During a briefing, US President Donald Trump said his administration has “slashed red tape” to develop vaccines and therapies for coronavirus as fast as possible. The president also said the US Food and Drug Administration has approved “compassionate use” for several coronavirus patients, allowing them to try experimental drugs that haven’t yet been approved by the FDA.
Also during the briefing, FDA Commissioner Stephen Hahn said the agency is looking at drugs already approved for other uses, including an anti-malaria drug called hydroxychloroquine, as possible treatments for coronavirus.
The COVID Tracking Project reports 103,945 total tests have been conducted so far in the US, with around 11,000 positive and 89,000 negative. The state that’s done the most tests is New York, at around 22,200, followed by Washington with 17,100 and California with 9,700.

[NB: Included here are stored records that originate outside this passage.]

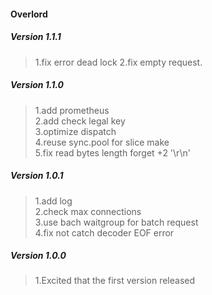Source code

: #### Overlord
##### Version 1.1.1
> 1.fix error dead lock
> 2.fix empty request.

##### Version 1.1.0
> 1.add prometheus  
> 2.add check legal key  
> 3.optimize dispatch  
> 4.reuse sync.pool for slice make  
> 5.fix read bytes length forget +2 '\r\n'  

##### Version 1.0.1
> 1.add log  
> 2.check max connections  
> 3.use bach waitgroup for batch request  
> 4.fix not catch decoder EOF error  

##### Version 1.0.0
> 1.Excited that the first version released  
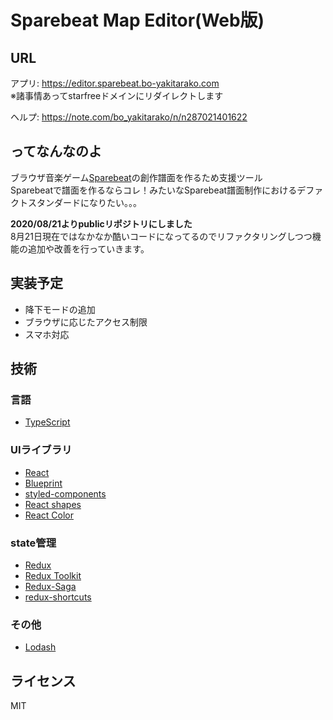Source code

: # Sparebeat Map Editor(Web版)
## URL
アプリ: https://editor.sparebeat.bo-yakitarako.com<br>
※諸事情あってstarfreeドメインにリダイレクトします

ヘルプ: https://note.com/bo_yakitarako/n/n287021401622

## ってなんなのよ

ブラウザ音楽ゲーム[Sparebeat](https://sparebeat.com)の創作譜面を作るため支援ツール<br>
Sparebeatで譜面を作るならコレ！みたいなSparebeat譜面制作におけるデファクトスタンダードになりたい。。。

**2020/08/21よりpublicリポジトリにしました**<br>
8月21日現在ではなかなか酷いコードになってるのでリファクタリングしつつ機能の追加や改善を行っていきます。

## 実装予定
- 降下モードの追加
- ブラウザに応じたアクセス制限
- スマホ対応

## 技術
### 言語
- [TypeScript](https://www.typescriptlang.org/)

### UIライブラリ
- [React](https://ja.reactjs.org/)
- [Blueprint](https://blueprintjs.com/)
- [styled-components](https://styled-components.com/)
- [React shapes](https://github.com/rsamec/react-shapes)
- [React Color](https://casesandberg.github.io/react-color/)

### state管理
- [Redux](https://redux.js.org/)
- [Redux Toolkit](https://redux-toolkit.js.org/)
- [Redux-Saga](https://redux-saga.js.org/)
- [redux-shortcuts](https://github.com/nak2k/node-redux-shortcuts)

### その他
- [Lodash](https://lodash.com/)

## ライセンス
MIT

California, Los Angeles on lockdown.
January 20: President Trump is stepping down as the 45th President and handing over power to the Biden Administration. There are currently two Covid-19 vaccine’s developed and approved, thank’s to Operation Warp Speed, a Trump administration initiative to manufacture COVID-19 vaccines as fast as possible. The Pfizer vaccine and the Moderna vaccine are currently approved and shiped around the world.
The latest numbers show a total of 95,628,637 confirmed cases in the World and total of 2,042,733 deaths since the pandemic hit the World. In US alone there are 24,290,413 confirmed cases and 403,063 covid-19 related deaths.